Task prompt:
Nothing but the text should be carried over: reproduce all the data exactly and leave out every image.

Task material:

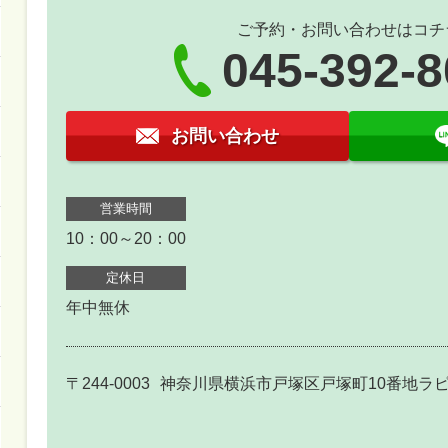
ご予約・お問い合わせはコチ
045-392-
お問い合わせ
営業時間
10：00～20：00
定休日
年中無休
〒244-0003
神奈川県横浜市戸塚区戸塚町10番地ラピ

The completed task:
ご予約・お問い合わせはコチ
045-392-
お問い合わせ
営業時間
10：00～20：00
定休日
年中無休
〒244-0003
神奈川県横浜市戸塚区戸塚町10番地ラピ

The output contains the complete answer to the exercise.